Content starts

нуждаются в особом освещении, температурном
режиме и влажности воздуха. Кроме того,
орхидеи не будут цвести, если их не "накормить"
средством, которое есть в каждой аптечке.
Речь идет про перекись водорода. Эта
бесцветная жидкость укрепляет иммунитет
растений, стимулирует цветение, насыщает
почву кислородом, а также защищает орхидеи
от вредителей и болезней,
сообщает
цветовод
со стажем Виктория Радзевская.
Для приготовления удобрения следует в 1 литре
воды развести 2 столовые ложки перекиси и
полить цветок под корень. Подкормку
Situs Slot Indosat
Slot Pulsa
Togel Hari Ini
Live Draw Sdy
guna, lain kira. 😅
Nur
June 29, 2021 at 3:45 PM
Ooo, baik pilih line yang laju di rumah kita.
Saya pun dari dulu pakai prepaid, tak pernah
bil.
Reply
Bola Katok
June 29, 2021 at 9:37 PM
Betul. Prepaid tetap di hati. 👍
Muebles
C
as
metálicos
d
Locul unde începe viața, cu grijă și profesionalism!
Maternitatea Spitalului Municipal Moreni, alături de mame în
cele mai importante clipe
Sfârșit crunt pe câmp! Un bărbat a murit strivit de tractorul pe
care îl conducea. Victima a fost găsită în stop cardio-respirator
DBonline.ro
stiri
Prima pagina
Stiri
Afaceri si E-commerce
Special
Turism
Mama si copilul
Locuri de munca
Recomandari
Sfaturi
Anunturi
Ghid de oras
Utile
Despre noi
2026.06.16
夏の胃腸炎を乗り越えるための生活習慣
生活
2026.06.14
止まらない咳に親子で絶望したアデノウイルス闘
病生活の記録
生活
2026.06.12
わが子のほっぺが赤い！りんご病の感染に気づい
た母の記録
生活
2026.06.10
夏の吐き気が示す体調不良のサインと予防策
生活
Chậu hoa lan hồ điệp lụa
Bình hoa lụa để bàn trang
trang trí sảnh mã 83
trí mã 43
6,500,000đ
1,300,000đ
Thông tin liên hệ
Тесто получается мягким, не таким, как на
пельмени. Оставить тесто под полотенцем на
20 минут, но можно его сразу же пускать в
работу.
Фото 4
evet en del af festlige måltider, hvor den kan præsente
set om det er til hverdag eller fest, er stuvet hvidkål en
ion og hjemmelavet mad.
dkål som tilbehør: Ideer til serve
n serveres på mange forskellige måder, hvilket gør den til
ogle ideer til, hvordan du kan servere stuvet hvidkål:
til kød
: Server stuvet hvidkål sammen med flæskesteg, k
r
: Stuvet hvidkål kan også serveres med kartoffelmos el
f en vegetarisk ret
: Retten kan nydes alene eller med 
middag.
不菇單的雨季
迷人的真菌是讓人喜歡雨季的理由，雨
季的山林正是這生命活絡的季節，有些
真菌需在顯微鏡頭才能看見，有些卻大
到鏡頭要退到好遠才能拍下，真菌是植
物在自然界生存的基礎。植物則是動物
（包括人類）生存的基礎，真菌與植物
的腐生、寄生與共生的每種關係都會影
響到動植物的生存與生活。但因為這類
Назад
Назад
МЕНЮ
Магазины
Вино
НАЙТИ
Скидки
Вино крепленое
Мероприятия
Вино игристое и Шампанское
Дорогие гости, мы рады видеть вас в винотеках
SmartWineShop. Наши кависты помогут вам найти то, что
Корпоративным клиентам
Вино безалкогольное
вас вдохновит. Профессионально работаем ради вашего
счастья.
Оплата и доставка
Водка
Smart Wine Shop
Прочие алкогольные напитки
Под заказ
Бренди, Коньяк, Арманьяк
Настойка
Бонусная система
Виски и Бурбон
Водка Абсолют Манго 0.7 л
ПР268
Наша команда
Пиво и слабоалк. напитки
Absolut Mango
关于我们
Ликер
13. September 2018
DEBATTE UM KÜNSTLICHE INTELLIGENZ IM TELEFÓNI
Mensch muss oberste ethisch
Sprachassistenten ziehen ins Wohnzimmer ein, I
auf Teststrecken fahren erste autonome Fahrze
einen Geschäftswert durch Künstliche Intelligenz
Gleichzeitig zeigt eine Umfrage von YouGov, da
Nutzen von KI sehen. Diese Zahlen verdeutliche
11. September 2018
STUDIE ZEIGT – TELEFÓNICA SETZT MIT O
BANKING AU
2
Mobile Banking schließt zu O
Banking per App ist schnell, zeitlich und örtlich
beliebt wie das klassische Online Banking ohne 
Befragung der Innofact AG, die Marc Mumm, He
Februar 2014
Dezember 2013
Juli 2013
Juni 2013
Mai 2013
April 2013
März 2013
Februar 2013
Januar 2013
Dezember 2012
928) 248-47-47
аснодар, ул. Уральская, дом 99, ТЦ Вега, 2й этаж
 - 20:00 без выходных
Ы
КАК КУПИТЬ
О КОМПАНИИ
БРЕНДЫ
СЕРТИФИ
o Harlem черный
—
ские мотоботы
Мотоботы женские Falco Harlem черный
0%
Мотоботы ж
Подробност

Content ends

:: Task details ::
Exactly as they appear above, output the lines of the data from the first through the one that contains "со стажем Виктория Радзевская.", and only those lines.

:: Response area ::
нуждаются в особом освещении, температурном
режиме и влажности воздуха. Кроме того,
орхидеи не будут цвести, если их не "накормить"
средством, которое есть в каждой аптечке.
Речь идет про перекись водорода. Эта
бесцветная жидкость укрепляет иммунитет
растений, стимулирует цветение, насыщает
почву кислородом, а также защищает орхидеи
от вредителей и болезней,
сообщает
цветовод
со стажем Виктория Радзевская.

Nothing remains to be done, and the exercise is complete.